The K2DLS DV4mini image for the Raspberry Pi 2 and 3 (only!) has been updated to include the October 12 release of the DV4mini Control Panel.  This includes XRF through letter Z and REF up to 100 for the D-Star users.  The image will fit nicely on an 8 GB SD Card.

Become an APRS Weather Alert Station

Most of us are familiar with the SAME codes used by NOAA Weather Radio All Hazards transmissions.  They allow the radio to be unmuted for Warning/Watch/Advisory (W/W/A) announcements for a county or zone.  I thought it would be a good idea to add W/W/A functionality to my existing APRS station.  I have been transmitting and iGating local weather readings via APRS for a number of years as part of the Civilian Weather Observer Program (CWOP).

My APRS station uses aprx software.  aprx runs under Linux, so I run mine on a Raspberry Pi Model B with Raspbian.  aprx supports the ability to run an external program as a beacon.  I wrote my program (noaacap.py) to be run by the aprx beacon exec function.

noaacap uses the NOAA CAP (Common Alerting) protocol and the Atom feeds published by the National Weather Service.  Installation is quick and simple if you have a running aprx system.
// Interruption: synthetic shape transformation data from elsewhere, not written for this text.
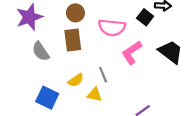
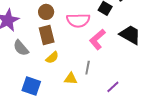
gray line: (103, 75) -> (88, 68), moved, turned 40
yellow semicircle: (76, 80) -> (52, 58), moved

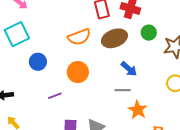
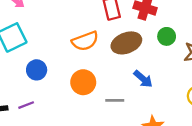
gray line: (123, 90) -> (115, 100), moved
purple line: (55, 96) -> (26, 105), moved

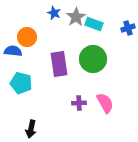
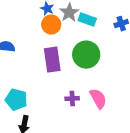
orange circle: (27, 37) -> (51, 25), moved
cyan pentagon: (21, 83) -> (16, 100), moved

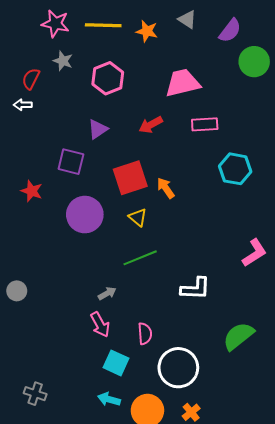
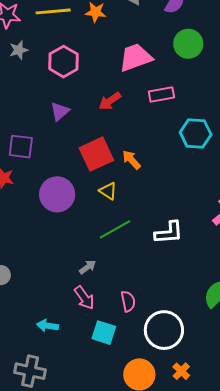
gray star: (63, 61) -> (19, 50), turned -30
green circle: (254, 62) -> (188, 44), moved
purple square: (71, 162) -> (21, 147), moved
white L-shape: (195, 289) -> (169, 233), moved
gray cross: (35, 394) -> (30, 371), size x1.4
cyan arrow: (109, 399) -> (47, 326), moved

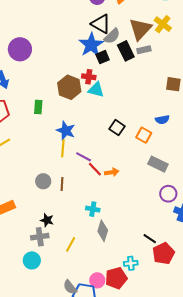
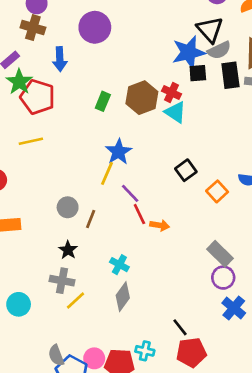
green rectangle: (38, 107) -> (103, 101), moved
gray rectangle: (158, 164) -> (220, 254), moved
black star: (47, 220) -> (68, 250), moved
gray cross: (40, 237) -> (62, 281), moved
This is what my alerts look like after being iGated to APRS-IS.  They also go out over RF to the region.  I can even map the alerts on an APRS GUI such as Xastir.
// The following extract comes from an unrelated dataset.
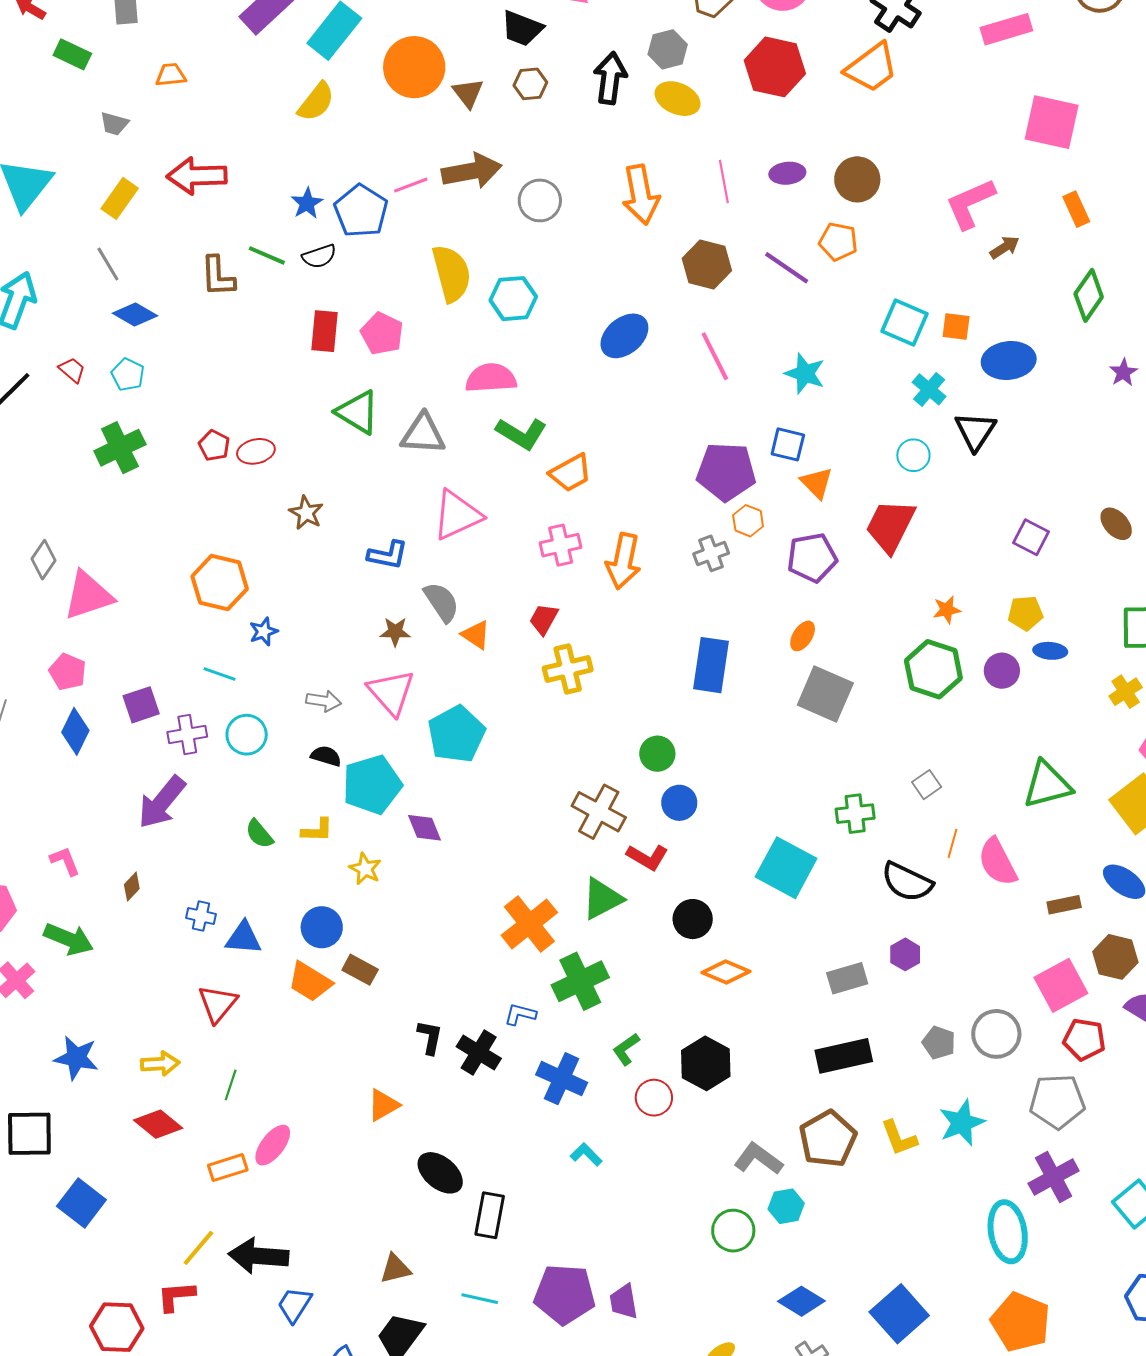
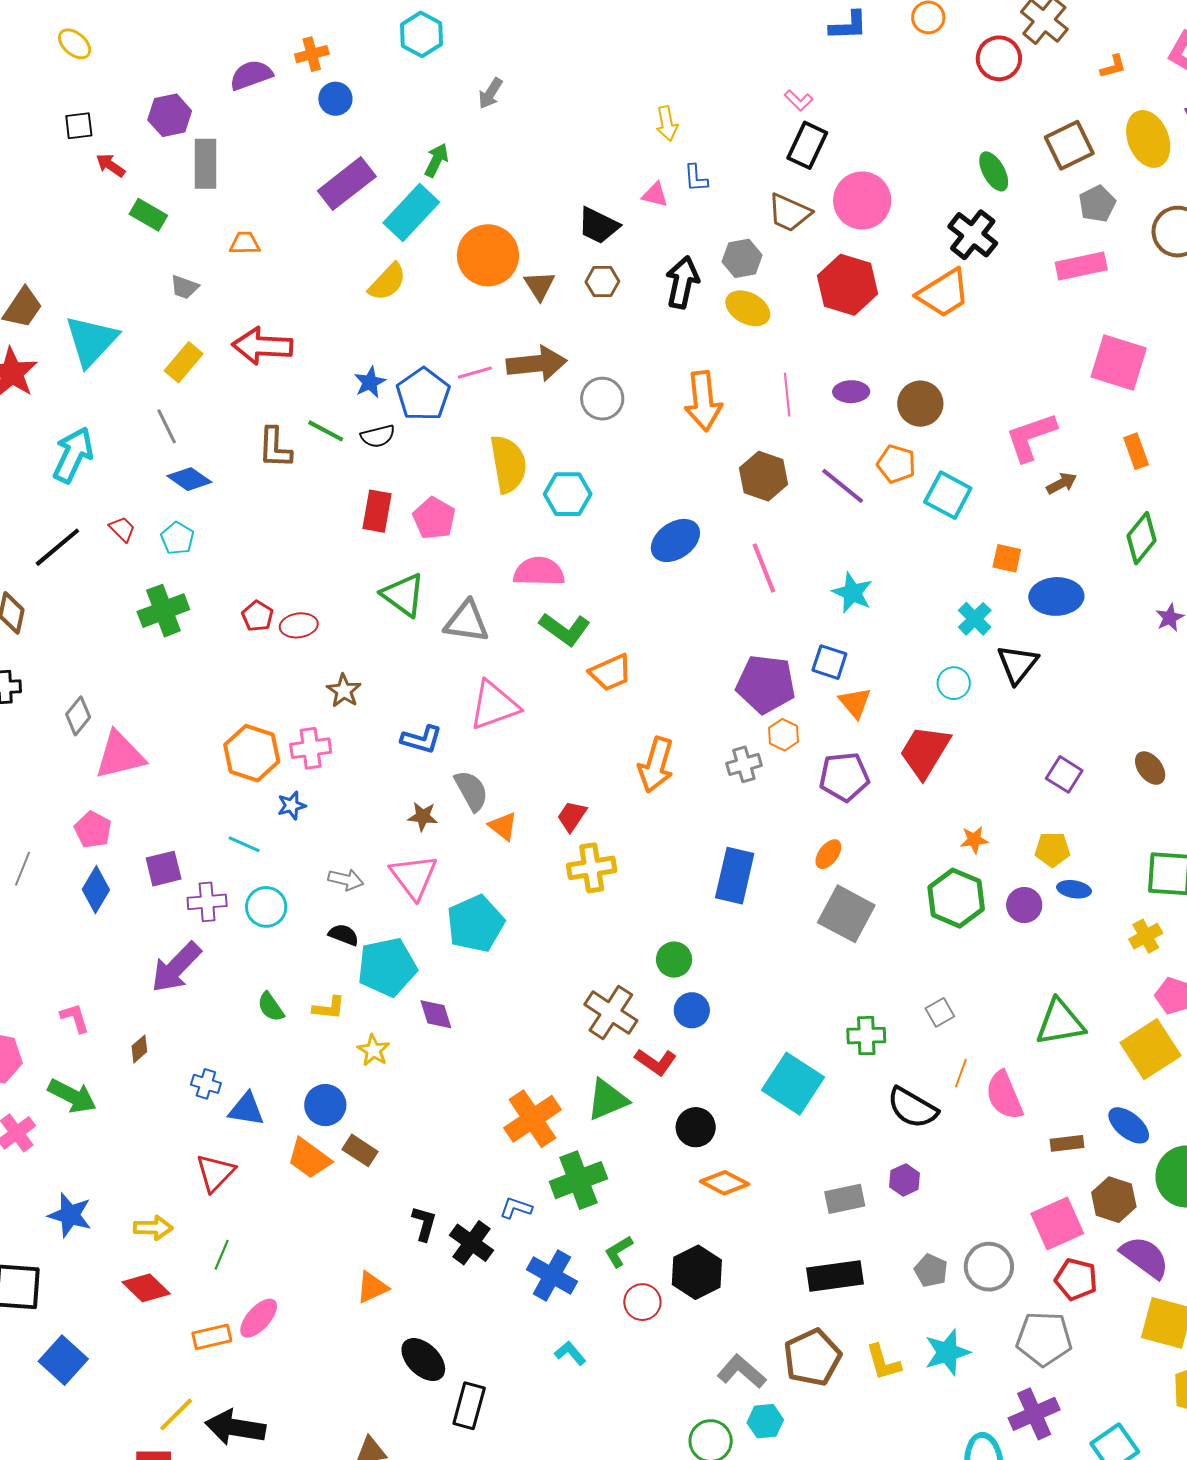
cyan square: (904, 322) -> (948, 495), moved
pink cross: (561, 545) -> (311, 748), moved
Weather alert map @ K2DLS-13 during Hurricane Jose

If you’d like to become an APRS weather alert station for your county, consider running aprx and noaacap. You’ll need a 2 meter transceiver, a TNC (hardware or virtual), and an antenna to tranmsit the data feed via RF.  Help keep fixed and mobile stations, especially those using radios with APRS display screens, well informed and situationally aware.  You don’t have to run a high profile digipeater.  If your APRS signal is receivable by a local digipeater, you could even use an HT, a sound card interface, and an RPi to assemble a low cost station and provide this valuable local service via amateur radio.

More information about noaacap can be found on my github page.

DV4mini RPi Image Updated to Raspbian Stretch

The K2DLS DV4mini image for the Raspberry Pi 2 and 3 has been updated to Raspbian Stretch.  The DV4mini client and BMXTG 1.3 start automatically upon boot.  VNC has been updated to RealVNC.  Both VNC and ssh are started by default.

The installation fits nicely on an 8 GB SD card and it looks great on my 7″ touchscreen display.

The default password for the pi user is “raspberry” — please change it immediately!

The image may be found here.

Solar Eclipse Data Collection Project

Between 1600 – 2015 UTC on August 21, 2017, as the solar eclipse swept across the nation, I captured much of the lower 2 MHz of the radio frequency spectrum.  I used a Microtelecom Perseus SDR, a 130′ inverted L with four radials, and lots of disk space.  In doing so, I have created a permanent record of this portion of the RF spectrum during the solar eclipse.

I am making the spectrum capture files available for your analysis and research.  Each file contains a 5 minute segment.  If you download a group of files, they will play in succession.

You can use the demo version of the Perseus software or any other software that can read the Perseus data, such as Linrad or HDSDR.  You cannot use just an audio player to play the files, even though they have .wav extentions.

Should you perform any analysis or otherwise make use of the files, I’d like to hear from you in the comments below.

Special thanks to Jav, K4JH, for donating the bandwidth for this effort.

BMXTG 1.3 released on Github

I’ve added BMXTG to Github and updated it to version 1.3.  File locations have been formalized for consistency and I’ve created a .deb package for easier install.

Brandmeister XTG Dialer v1.3 by K2DLS

If you have a running DV4mini build and want to add BMXTG, grab the .deb file from the link in the README.

To install:

sudo dpkg -i bmxtg-1.3.deb

After installing, copy the desktop file to your Desktop directory.  This will make the desktop icon available.